**EXERCISE:** Within the material below, transcribe exactly the lines from the one holding "movilidad de la" through the one holding "Nutzungsbedingungen", keeping both ends and skipping the rest.
[DATASET ENTRIES — start]
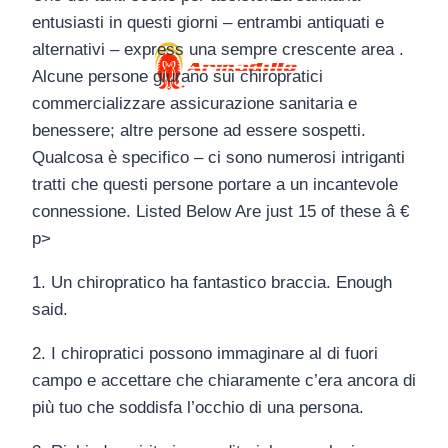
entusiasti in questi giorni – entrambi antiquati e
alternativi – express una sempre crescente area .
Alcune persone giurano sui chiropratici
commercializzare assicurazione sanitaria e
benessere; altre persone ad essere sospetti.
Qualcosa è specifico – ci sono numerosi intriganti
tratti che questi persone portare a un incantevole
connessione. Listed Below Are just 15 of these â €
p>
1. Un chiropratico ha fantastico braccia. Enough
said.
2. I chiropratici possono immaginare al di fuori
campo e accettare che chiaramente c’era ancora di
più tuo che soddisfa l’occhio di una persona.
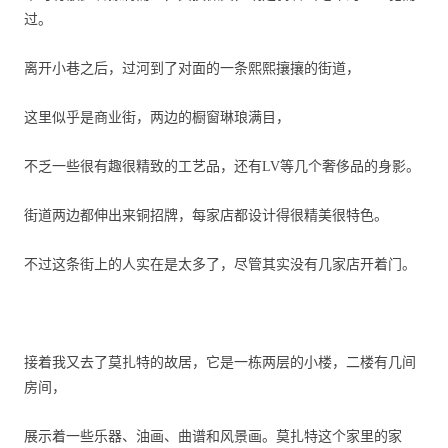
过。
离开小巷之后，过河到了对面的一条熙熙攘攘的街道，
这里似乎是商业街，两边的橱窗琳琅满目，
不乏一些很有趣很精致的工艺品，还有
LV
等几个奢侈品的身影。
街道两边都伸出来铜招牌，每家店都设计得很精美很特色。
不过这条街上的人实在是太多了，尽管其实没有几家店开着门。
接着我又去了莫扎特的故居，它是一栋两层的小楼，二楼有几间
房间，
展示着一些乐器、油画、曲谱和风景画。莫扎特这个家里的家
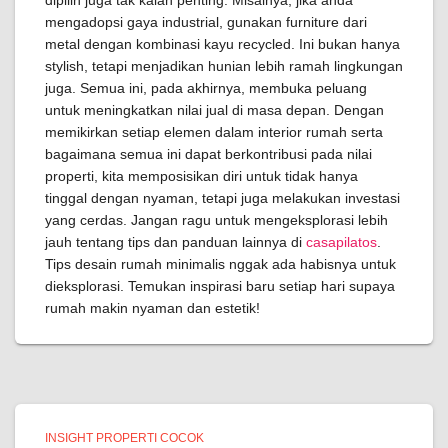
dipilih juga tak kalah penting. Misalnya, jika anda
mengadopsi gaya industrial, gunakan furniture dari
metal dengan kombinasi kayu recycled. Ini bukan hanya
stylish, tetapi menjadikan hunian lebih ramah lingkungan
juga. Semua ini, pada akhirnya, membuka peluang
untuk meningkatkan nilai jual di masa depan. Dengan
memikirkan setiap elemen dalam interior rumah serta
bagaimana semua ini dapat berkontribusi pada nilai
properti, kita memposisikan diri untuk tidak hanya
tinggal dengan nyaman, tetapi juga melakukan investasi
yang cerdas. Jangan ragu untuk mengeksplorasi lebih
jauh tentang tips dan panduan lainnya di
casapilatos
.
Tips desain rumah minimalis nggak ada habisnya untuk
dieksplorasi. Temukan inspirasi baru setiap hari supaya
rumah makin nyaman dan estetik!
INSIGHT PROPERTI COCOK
[DATASET ENTRIES — finish]
[DATASET ENTRIES — start]
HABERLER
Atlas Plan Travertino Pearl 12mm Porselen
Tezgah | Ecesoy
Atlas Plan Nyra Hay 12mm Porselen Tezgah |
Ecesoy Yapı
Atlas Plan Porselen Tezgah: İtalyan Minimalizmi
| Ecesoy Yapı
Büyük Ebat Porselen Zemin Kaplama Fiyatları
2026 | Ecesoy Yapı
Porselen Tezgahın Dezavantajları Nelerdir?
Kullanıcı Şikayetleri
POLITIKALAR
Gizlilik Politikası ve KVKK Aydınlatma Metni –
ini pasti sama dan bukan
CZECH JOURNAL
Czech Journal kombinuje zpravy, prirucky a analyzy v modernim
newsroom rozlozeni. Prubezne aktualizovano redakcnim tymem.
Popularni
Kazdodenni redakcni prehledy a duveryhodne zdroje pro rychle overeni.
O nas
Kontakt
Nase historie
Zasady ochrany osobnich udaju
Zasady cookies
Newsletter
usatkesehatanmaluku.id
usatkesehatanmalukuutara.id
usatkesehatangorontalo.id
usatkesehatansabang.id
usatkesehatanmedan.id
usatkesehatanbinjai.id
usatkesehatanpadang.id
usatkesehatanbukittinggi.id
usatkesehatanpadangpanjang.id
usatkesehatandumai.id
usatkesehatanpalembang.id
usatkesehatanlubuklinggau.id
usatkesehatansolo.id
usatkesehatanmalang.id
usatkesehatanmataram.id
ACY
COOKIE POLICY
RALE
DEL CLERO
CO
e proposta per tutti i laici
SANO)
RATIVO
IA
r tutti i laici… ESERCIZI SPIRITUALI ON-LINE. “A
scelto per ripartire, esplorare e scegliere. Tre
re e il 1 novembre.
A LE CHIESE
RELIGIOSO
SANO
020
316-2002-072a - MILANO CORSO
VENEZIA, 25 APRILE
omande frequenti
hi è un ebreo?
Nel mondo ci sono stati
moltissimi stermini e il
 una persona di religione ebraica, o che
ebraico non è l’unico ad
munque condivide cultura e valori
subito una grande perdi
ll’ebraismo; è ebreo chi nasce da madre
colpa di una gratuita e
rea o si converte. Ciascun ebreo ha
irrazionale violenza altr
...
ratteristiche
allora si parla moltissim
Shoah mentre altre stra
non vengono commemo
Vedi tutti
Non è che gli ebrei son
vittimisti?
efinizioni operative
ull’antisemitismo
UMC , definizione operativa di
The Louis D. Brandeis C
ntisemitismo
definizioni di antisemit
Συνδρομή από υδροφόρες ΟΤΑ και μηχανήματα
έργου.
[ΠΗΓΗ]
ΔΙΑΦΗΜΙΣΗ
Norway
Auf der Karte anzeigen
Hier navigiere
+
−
[DATASET ENTRIES — finish]
[DATASET ENTRIES — start]
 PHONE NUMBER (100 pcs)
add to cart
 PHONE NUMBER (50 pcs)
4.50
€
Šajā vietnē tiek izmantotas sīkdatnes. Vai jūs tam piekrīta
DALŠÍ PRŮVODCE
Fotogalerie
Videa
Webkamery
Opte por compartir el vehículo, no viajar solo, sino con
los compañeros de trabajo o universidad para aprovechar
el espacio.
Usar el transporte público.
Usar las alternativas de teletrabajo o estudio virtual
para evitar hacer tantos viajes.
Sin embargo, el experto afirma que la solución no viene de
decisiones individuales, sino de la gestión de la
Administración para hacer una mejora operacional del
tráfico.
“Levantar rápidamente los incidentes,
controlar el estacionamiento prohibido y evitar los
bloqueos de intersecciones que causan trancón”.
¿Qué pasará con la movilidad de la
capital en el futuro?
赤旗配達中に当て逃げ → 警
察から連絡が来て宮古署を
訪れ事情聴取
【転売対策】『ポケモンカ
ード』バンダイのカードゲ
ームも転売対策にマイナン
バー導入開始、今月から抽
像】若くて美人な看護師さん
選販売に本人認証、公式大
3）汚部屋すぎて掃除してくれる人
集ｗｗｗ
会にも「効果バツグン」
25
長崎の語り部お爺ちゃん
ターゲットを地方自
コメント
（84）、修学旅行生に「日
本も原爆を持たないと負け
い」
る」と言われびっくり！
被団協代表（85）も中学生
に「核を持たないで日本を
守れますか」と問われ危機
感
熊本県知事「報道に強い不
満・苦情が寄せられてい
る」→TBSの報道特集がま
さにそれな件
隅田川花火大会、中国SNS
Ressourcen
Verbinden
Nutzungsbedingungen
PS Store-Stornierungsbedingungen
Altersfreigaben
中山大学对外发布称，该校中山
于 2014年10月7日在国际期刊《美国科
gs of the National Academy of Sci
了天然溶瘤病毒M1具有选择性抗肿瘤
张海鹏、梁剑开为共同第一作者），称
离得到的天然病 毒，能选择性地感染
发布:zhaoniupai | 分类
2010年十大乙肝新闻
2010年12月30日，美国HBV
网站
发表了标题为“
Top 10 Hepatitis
[DATASET ENTRIES — finish]
**RESPONSE:**
¿Qué pasará con la movilidad de la
capital en el futuro?
赤旗配達中に当て逃げ → 警
察から連絡が来て宮古署を
訪れ事情聴取
【転売対策】『ポケモンカ
ード』バンダイのカードゲ
ームも転売対策にマイナン
バー導入開始、今月から抽
像】若くて美人な看護師さん
選販売に本人認証、公式大
3）汚部屋すぎて掃除してくれる人
集ｗｗｗ
会にも「効果バツグン」
25
長崎の語り部お爺ちゃん
ターゲットを地方自
コメント
（84）、修学旅行生に「日
本も原爆を持たないと負け
い」
る」と言われびっくり！
被団協代表（85）も中学生
に「核を持たないで日本を
守れますか」と問われ危機
感
熊本県知事「報道に強い不
満・苦情が寄せられてい
る」→TBSの報道特集がま
さにそれな件
隅田川花火大会、中国SNS
Ressourcen
Verbinden
Nutzungsbedingungen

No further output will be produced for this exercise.